══ Supplied records ══
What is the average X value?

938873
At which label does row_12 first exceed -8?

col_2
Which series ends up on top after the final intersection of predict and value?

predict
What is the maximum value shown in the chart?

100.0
═══
══ Supplied records ══
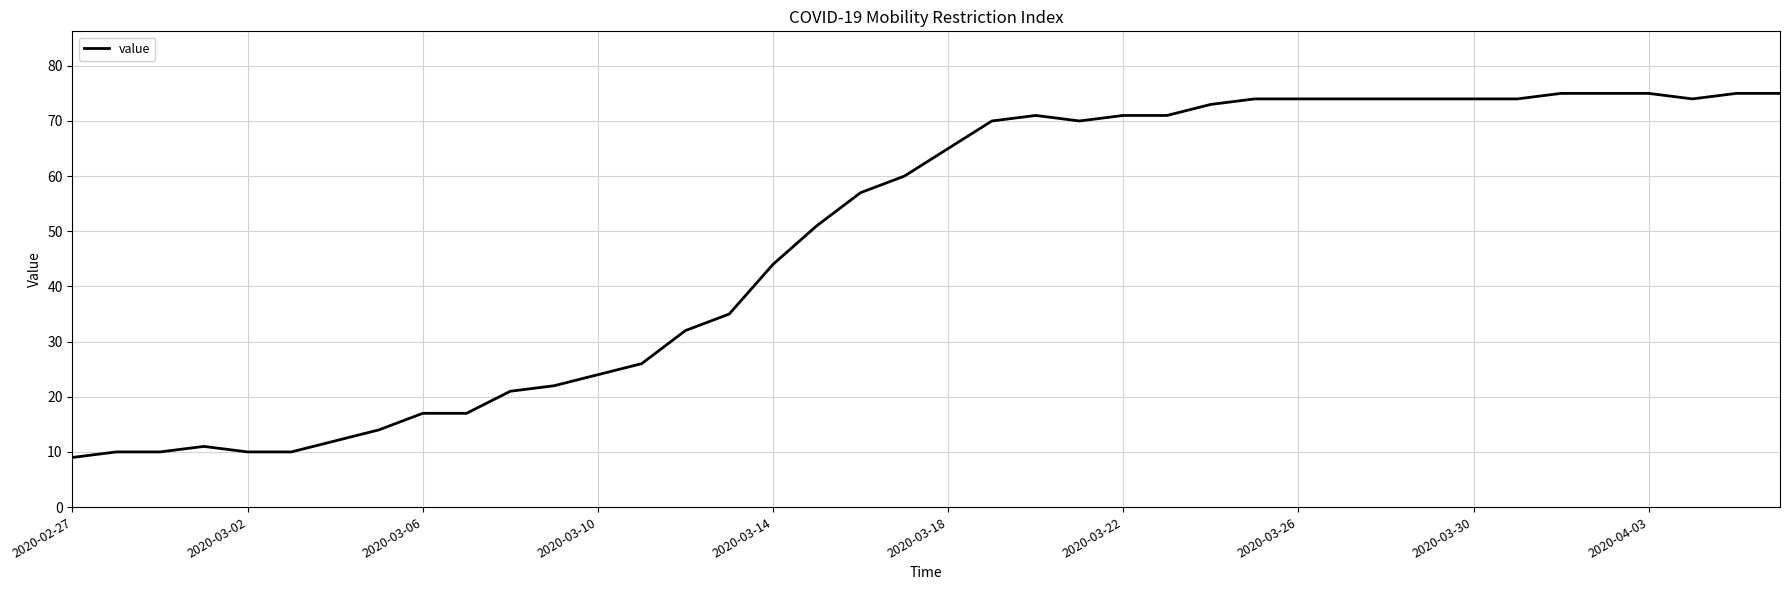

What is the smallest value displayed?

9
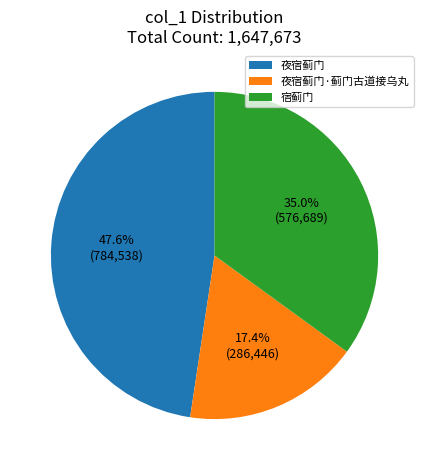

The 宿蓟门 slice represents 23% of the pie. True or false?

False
═══
══ Supplied records ══
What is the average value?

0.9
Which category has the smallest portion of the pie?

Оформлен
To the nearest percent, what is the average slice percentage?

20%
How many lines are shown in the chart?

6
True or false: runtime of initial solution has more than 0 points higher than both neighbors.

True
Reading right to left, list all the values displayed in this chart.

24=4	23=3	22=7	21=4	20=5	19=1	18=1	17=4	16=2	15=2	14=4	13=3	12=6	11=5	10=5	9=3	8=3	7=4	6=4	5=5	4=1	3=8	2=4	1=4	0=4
═══
Exercise brief: Copy out everything above from the line containing "What is the average X value?" down to the line containing "What is the maximum value shown in the chart?", both of those lines included, without changing anything.

Answer to this problem:
What is the average X value?

938873
At which label does row_12 first exceed -8?

col_2
Which series ends up on top after the final intersection of predict and value?

predict
What is the maximum value shown in the chart?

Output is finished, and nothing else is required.